● **Work request**: For every entry, give its lines as a numbered list and leave out any blank lines.

● **Data for analysis**:
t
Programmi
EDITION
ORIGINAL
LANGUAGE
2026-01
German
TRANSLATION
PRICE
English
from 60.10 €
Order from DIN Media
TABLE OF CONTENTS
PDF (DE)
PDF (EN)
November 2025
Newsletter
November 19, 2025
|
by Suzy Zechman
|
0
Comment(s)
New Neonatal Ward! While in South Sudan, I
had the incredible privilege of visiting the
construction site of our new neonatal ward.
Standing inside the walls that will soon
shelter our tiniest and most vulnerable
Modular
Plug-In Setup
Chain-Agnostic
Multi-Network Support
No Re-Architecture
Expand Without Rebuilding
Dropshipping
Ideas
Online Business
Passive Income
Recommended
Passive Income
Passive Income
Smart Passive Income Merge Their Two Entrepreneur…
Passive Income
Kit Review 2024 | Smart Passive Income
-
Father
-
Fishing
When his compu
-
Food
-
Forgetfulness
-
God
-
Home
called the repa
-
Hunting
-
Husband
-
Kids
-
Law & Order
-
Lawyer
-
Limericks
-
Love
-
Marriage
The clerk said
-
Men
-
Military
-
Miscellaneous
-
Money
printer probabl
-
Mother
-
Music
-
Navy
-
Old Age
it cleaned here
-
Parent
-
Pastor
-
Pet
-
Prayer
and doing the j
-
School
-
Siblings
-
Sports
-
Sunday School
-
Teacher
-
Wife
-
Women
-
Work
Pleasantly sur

● **Result**:
1. t
2. Programmi
3. EDITION
4. ORIGINAL
5. LANGUAGE
6. 2026-01
7. German
8. TRANSLATION
9. PRICE
10. English
11. from 60.10 €
12. Order from DIN Media
13. TABLE OF CONTENTS
14. PDF (DE)
15. PDF (EN)
16. November 2025
17. Newsletter
18. November 19, 2025
19. |
20. by Suzy Zechman
21. |
22. 0
23. Comment(s)
24. New Neonatal Ward! While in South Sudan, I
25. had the incredible privilege of visiting the
26. construction site of our new neonatal ward.
27. Standing inside the walls that will soon
28. shelter our tiniest and most vulnerable
29. Modular
30. Plug-In Setup
31. Chain-Agnostic
32. Multi-Network Support
33. No Re-Architecture
34. Expand Without Rebuilding
35. Dropshipping
36. Ideas
37. Online Business
38. Passive Income
39. Recommended
40. Passive Income
41. Passive Income
42. Smart Passive Income Merge Their Two Entrepreneur…
43. Passive Income
44. Kit Review 2024 | Smart Passive Income
45. -
46. Father
47. -
48. Fishing
49. When his compu
50. -
51. Food
52. -
53. Forgetfulness
54. -
55. God
56. -
57. Home
58. called the repa
59. -
60. Hunting
61. -
62. Husband
63. -
64. Kids
65. -
66. Law & Order
67. -
68. Lawyer
69. -
70. Limericks
71. -
72. Love
73. -
74. Marriage
75. The clerk said
76. -
77. Men
78. -
79. Military
80. -
81. Miscellaneous
82. -
83. Money
84. printer probabl
85. -
86. Mother
87. -
88. Music
89. -
90. Navy
91. -
92. Old Age
93. it cleaned here
94. -
95. Parent
96. -
97. Pastor
98. -
99. Pet
100. -
101. Prayer
102. and doing the j
103. -
104. School
105. -
106. Siblings
107. -
108. Sports
109. -
110. Sunday School
111. -
112. Teacher
113. -
114. Wife
115. -
116. Women
117. -
118. Work
119. Pleasantly sur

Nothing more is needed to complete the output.